Kate choked and gave a startled laugh, shaking her head. Doc laid the deck down, slumped back in his chair, and struck a match.

“Wha’s so funny, darlin’?” he asked, his words now more slurred than blurred.

Mumuring something in French, she leaned over the table to accept the light, twisting her neck to smile with luxurious satisfaction as her breasts came within inches of Eli’s face. Before she straightened, she looked the other way and kissed Bob Wright on the mouth.
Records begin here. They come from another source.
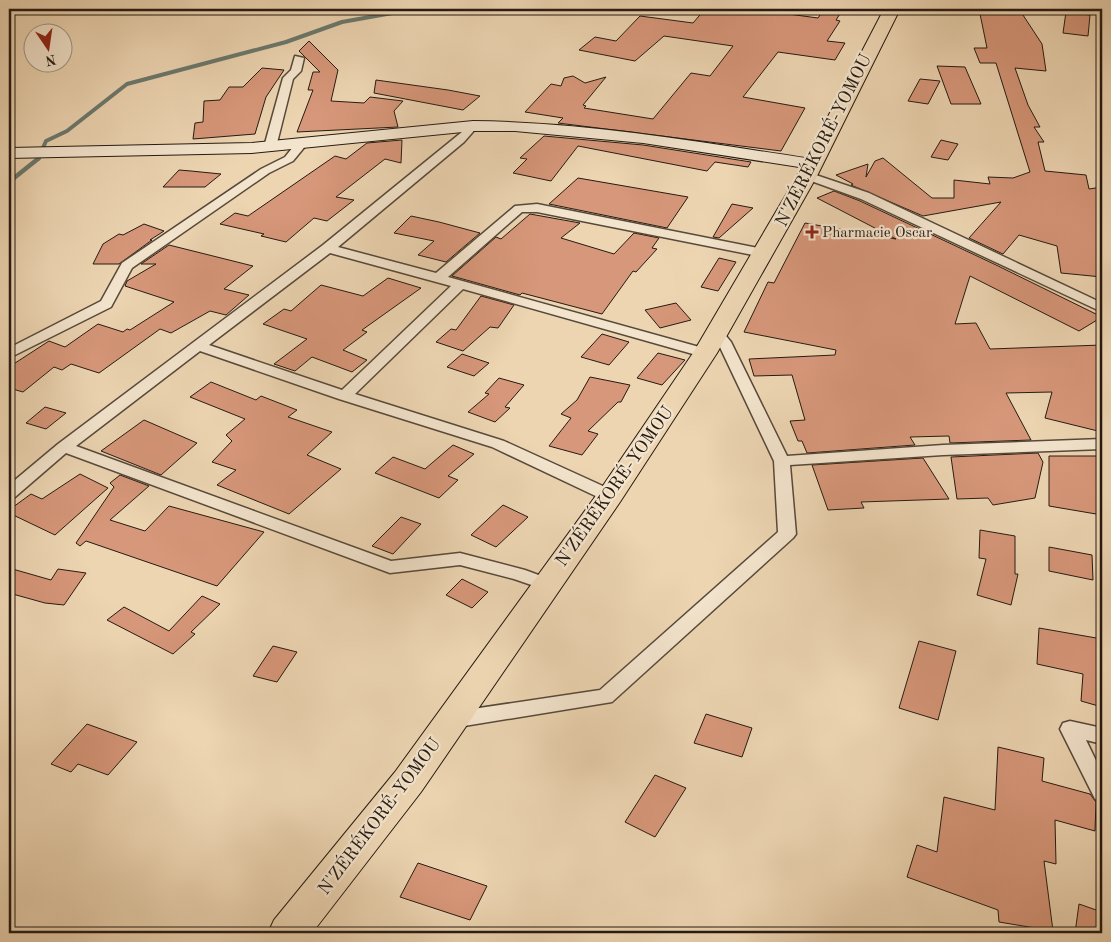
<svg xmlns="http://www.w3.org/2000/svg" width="1111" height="942" font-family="'Old Standard TT',serif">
<rect width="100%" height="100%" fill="#edd5b2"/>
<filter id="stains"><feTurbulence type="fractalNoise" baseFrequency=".004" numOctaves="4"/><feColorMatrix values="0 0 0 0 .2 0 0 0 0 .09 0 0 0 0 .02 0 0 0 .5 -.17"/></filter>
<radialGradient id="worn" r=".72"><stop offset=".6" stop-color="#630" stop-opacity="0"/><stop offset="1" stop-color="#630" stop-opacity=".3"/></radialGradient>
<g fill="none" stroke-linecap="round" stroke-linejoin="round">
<path stroke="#6b796e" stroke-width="4" d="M38 159 46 141 67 131 127 84 286 42 342 22 415 9"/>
<path stroke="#6b796e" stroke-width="4.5" d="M9 182 39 158"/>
</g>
<path fill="#d7977a" stroke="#251a12" d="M705 9H751L818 18 824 9H843L836 20 840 21 827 41 845 43 835 60 778 52 743 97 805 108 781 151 558 123 563 118 525 112 551 84 561 86 564 78 573 76 585 83 606 77 583 105 586 106 584 108 653 119 691 73 710 76 733 46 664 36 635 61 579 50 595 37 616 41 640 16 693 23Z
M979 9H1019L1042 44 1046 71 1015 68 1028 105 1040 127H1034L1044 142H1038L1045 171 1086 175 1089 189 1102 187V277L1061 273 1057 246 1019 235 1003 254 969 238 1001 202 923 216 851 185 853 184 836 175 868 164 866 177 875 161 883 158 932 198H954V180L990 184 988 177 1013 178 1030 172 996 63H980L974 48H987Z
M1066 12 1090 15 1088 36 1063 33Z
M309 41 338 70 331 101 364 103 370 97 403 101 394 111 398 127 297 132 313 90H308L313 72H320L299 51Z
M937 66 965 67 981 104H951Z
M262 68 284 70 266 97 255 134 193 139 195 123 203 122 204 101 220 100 229 87H243Z
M920 79 940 81 928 104 908 101Z
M376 80 448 90 480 96 463 110 374 93Z
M544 136 643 145 751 162 748 167 715 162 707 171 578 146 551 181 513 173 527 159 520 158Z
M402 140 401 163 385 159 336 197 354 200 327 221 314 218 286 242 261 236 264 234 220 224 235 213 248 216 335 156 346 159 367 143Z
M941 140 958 144 948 160 931 157Z
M179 170 191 171 221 174 205 187H163Z
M578 178 688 197 667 228 549 204Z
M834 191 860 201 994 264 1102 317 1079 331 970 276 955 324 976 323 990 349 1102 345V432L1045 418 1052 392 1006 393 1031 440 950 443 949 436 910 437 915 445 807 453 802 441H798L790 421 805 420 792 375 754 376 749 359 835 355 836 350 744 332 768 282 774 283 805 223 896 239 817 198Z
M732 204 753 208 719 238 713 237Z
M530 214 580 223 561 238 614 254 634 233 659 238 652 248 657 249 636 272 633 271 602 314 522 293 520 295 452 276 496 237 501 239Z
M411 216 439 222 480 233 446 262 418 255 434 241 394 233Z
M144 224 164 231 150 240H152L119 264H93L103 244 119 234 123 235Z
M169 245 253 266 224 289 249 295 226 315 210 311 171 333 160 329 99 373 71 364 62 370 54 367 23 392 9 388V367L49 341 65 347 98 324 123 332 127 329 130 330 174 302 125 286 127 281 156 264H141Z
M719 258 736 262 718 291 701 287Z
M388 278 421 288 362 330 367 332 343 350 367 360 352 372 312 357 295 371 274 364 307 339 263 324 284 309 291 311 321 285 363 296Z
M481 296 514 305 498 328 490 327 463 351 436 342 451 329 456 330Z
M676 303 691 320 660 328 645 310Z
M602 334 629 342 609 365 581 357Z
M658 353 685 360 662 385 637 378Z
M462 354 489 363 474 376 447 367Z
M590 377 630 385 621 402H618L588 431 598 434 582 455 549 446 571 418 561 414 577 400Z
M499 378 524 385 505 407 510 408 495 422 468 412 489 394 485 393Z
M211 382 256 400 261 396 297 410 288 417 332 432 307 455 341 469 289 514 217 485 236 470 212 462 232 441 226 435 245 419 190 397Z
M45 407 66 413 46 429 26 423Z
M144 420 197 443 161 475 101 451Z
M453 445 474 454 448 476 458 480 439 498 375 473 393 457 425 469Z
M1038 453 1043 462 1035 498 993 505 988 498 957 499 951 457Z
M1049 456H1102V480H1099L1102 515 1049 506Z
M923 458 949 499 861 502 864 508 828 510 812 465Z
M80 474 108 488 55 535 9 513V510L31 494 42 499Z
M120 475 149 486 110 520 145 531 169 506 264 532 217 586 86 541 80 546 76 543 114 487 110 483Z
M503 505 528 517 496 547 471 535Z
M401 517 421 524 393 554 372 546Z
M980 530 1015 536V574H1018L1011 605 977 595 986 559 979 558Z
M1049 547 1092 555 1093 580 1049 571Z
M9 568 51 580 58 569 86 573 64 605 45 603 9 593Z
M462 579 488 592 472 608 446 595Z
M202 596 220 604 191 632 195 634 173 654 107 620 124 607 169 631Z
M1039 628 1102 639V707L1081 701 1083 674 1037 664Z
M919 641 956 651 938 720 899 708Z
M273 646 297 652 277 682 253 676Z
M706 714 752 728 742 757 694 743Z
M87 724 137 742 108 775 78 764 71 772 51 764Z
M998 747 1044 758 1042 781 1090 794 1096 802 1095 831 1055 820 1056 864 1044 861 1053 931 999 922 998 910 907 877 917 845 937 852 944 797 995 810Z
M655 775 686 788 655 837 625 822Z
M418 863 487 886 470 920 400 897Z
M1079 904 1102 912V933H1075Z"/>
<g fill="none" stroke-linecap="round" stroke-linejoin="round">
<defs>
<path id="street" d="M295 56 304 58 301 71 293 79 276 147 270 150 266 149 264 147 283 78 291 70Z
M473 123 478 126 464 142 338 247 436 273 515 206 537 204 763 249 769 253 763 257 537 212H522L448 277 710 350 712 353 710 356H700L463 289 355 394 504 441 616 492 618 496 616 500H604L492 447 339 399 200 351 76 446 391 561 460 553 525 570 552 580 555 584 552 588 546 590 514 579 460 565 390 573 66 453 15 497 9 498V485L58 444 323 245ZM330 253 451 286 342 390 209 345Z
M301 141 307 144 293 161 269 173 132 268 111 307 9 358V348L101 301 122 263 261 169 285 157 297 142Z
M807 172 869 193 1102 303V312L861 199 803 178V174Z
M717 330 722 331 731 342 787 456 943 445 1102 439V449L943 455 790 465 796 534 793 538 612 702 452 728 445 726 442 720 445 714 452 712 600 690 778 532 774 461 718 343 710 334Z
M1070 721 1102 728V744L1086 740 1102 773V802L1095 799 1060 729 1063 723Z"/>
<path id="secondary" d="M473 121C587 122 699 142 812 159L818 160 820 164 818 168 812 169 643 143 515 131H473L252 153 9 158V148L252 143Z"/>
<path id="highway" d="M884 9H900L817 176 717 353 620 502 421 792 312 933H268L274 920 395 772 600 490 693 353 797 176Z"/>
</defs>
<use href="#street" stroke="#57493a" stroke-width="3"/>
<use href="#secondary" stroke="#251a12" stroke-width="2"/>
<use href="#highway" stroke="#251a12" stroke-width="2"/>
<use href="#street" fill="#f3e4cd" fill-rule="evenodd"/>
<use href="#secondary" fill="#f3e4cd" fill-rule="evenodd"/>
<use href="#highway" fill="#edd5b2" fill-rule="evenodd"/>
</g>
<path fill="#8f2418" stroke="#f3e4cd" stroke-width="2" d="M809.5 224.5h5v5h5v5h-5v5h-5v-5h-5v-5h5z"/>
<g text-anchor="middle" stroke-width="4.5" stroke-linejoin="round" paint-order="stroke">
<g font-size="15" fill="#251a12" stroke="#f3e4cd" text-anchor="start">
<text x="822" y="237">Pharmacie Oscar</text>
</g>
<g font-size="18" fill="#251a12" stroke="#f3e4cd">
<text transform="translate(823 140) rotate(-63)" y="6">N'ZÉRÉKORÉ-YOMOU</text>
<text transform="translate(614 486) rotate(-55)" y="6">N'ZÉRÉKORÉ-YOMOU</text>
<text transform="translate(379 816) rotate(-53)" y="6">N'ZÉRÉKORÉ-YOMOU</text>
</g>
</g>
<rect width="1111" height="942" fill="none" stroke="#edd5b2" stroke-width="30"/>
<rect x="10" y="10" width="1091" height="922" fill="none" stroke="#251a12" stroke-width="2.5"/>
<rect x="15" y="15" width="1081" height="912" fill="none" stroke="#251a12"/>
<g transform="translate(48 48) rotate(167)"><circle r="24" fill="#f3e4cd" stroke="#a19382"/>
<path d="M0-4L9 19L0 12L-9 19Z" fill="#8f2418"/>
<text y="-8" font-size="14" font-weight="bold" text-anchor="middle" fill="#251a12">N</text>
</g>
<rect width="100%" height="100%" filter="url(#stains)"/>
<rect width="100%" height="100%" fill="url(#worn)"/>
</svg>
Then she moved behind Doc Holliday and bent to kiss his neck, before reaching around to place the lit cigarette between his lips.

“Why, thank you, darlin’,” Doc said, blind as Homer to her wantonness.

He picked up the deck again, but for the third time that night, drawing in the first smoke set off a coughing fit so violent, he was nearly shaken from his chair. Bent almost double, he turned from the table, unable to go on. It was appalling, and the rest of them just sat there, not knowing what to do.

“Jesus, Doc,” Kate whispered, pouring him a drink. Still coughing, he shook his head, watering eyes aimed at the floor. Then, to everyone’s horror, he hawked bloody phlegm into the brass spittoon at his feet.

Revolted, and having lost better than $4,700 to Eli and Bob, the second cattleman took that opportunity to gather his remaining chips and stand. “I’m afraid I’ve had enough,” he said.

“Not me,” Doc gasped, still game. Wiping his mouth, he turned back to the table, white-faced and blue-lipped. “Evenin’s hardly begun …”

Kate poured him another drink. Doc drained the glass she offered. Somewhat recovered, the dentist dealt. Two down, two up.